Despite the cruelty of the video, there’s a prevailing sense of calm and peace. Some of this comes from how beautiful and colorful some images are (explosions of flowers and gorgeous texture blends). Other parts of the peacefulness come from the seamless way the editing blends everything together. Everything feels connected because of the underlying plot and the great visual transitions. Plus, everyone moves in such a rote and emotionless way that the mood of the video feels calm. The man’s death feels inevitable – – maybe as inevitable as his life was.
The lyrics match well with the video too. Every line radiates needless aggression and unhappiness but Andrew VanWyngarden doesn’t pack a lot of emotion into them. VanWyngarden delivers them with a lot of punch and staccato but not a lot of feeling. His heavy-hitting, static vocals match perfectly with the dispassionate but powerful way this man’s mediocre life ends. The lyrics and visuals feel certain and sure but dispossessed.

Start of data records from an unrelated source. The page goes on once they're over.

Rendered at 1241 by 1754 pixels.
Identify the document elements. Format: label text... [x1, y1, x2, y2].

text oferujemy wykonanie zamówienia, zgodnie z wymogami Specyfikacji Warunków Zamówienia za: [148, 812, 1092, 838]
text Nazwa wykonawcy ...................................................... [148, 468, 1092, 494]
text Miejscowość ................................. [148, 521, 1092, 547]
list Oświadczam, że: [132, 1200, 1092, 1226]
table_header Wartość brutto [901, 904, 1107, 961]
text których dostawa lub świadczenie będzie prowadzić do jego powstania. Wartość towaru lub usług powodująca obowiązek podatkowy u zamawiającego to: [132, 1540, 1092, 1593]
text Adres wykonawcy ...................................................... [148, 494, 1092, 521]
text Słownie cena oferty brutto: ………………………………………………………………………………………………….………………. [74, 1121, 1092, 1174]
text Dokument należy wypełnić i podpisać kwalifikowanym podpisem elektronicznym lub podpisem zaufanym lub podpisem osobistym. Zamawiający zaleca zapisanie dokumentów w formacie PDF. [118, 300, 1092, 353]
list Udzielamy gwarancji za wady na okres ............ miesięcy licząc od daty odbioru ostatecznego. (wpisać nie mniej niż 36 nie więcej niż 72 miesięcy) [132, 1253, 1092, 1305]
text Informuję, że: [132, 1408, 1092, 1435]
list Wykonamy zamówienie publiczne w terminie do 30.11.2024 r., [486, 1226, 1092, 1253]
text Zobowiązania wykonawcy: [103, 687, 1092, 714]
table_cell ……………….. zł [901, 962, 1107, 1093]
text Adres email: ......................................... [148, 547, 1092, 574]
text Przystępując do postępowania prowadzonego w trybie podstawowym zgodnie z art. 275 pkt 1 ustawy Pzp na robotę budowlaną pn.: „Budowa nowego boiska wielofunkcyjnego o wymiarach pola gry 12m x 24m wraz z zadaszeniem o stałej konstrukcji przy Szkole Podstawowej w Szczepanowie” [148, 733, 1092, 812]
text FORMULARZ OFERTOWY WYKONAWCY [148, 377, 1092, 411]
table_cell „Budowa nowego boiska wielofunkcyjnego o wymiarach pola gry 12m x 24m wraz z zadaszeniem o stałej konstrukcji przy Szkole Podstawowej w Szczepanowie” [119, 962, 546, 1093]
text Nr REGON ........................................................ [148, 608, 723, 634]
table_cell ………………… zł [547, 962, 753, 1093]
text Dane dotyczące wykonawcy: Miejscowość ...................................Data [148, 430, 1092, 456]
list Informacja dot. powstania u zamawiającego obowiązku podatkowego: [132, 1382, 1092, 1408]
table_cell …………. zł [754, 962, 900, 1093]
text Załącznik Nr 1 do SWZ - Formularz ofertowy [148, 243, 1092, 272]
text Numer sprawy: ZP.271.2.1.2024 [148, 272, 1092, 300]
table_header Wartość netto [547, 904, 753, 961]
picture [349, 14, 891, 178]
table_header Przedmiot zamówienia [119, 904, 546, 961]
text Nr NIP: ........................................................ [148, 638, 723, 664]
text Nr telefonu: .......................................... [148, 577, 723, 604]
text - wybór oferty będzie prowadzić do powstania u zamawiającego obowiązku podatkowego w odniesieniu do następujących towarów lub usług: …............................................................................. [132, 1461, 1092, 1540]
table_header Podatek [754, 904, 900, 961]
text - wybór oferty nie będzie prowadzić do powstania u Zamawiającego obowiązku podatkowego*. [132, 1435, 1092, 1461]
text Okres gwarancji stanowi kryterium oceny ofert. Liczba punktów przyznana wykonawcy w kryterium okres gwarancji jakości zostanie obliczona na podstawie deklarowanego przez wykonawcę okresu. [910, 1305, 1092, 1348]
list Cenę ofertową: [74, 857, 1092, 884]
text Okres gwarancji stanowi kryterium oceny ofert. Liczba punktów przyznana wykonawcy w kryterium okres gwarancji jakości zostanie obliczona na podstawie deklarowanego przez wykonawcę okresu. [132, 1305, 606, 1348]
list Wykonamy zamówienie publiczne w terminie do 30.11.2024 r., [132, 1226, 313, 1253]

Part of the second verse goes:
“Go fuck yourself.
You heard me right.
Don’t call me nice again.”
“When You Die” might be MGMT’s best music video – and “Your Life Is A Lie” was nominated for MTV’s best editing award in 2014. It’s beautiful, psychedelic, and ambitious. It captures a unique vision of life and death through tons of visual metaphors (the many unsupportive people in his life appearing as doctors who cut up his insides after he dies or the heavy presence of staring eyes).
Artsy analysis aside, “When You Die” looks plain awesome. It has voyages through space, a hospital scene exploding into a mural of flowers, and a grinning wife melting into a canyon made of meat and faces. It’s a gentle nightmare worth watching over and over again.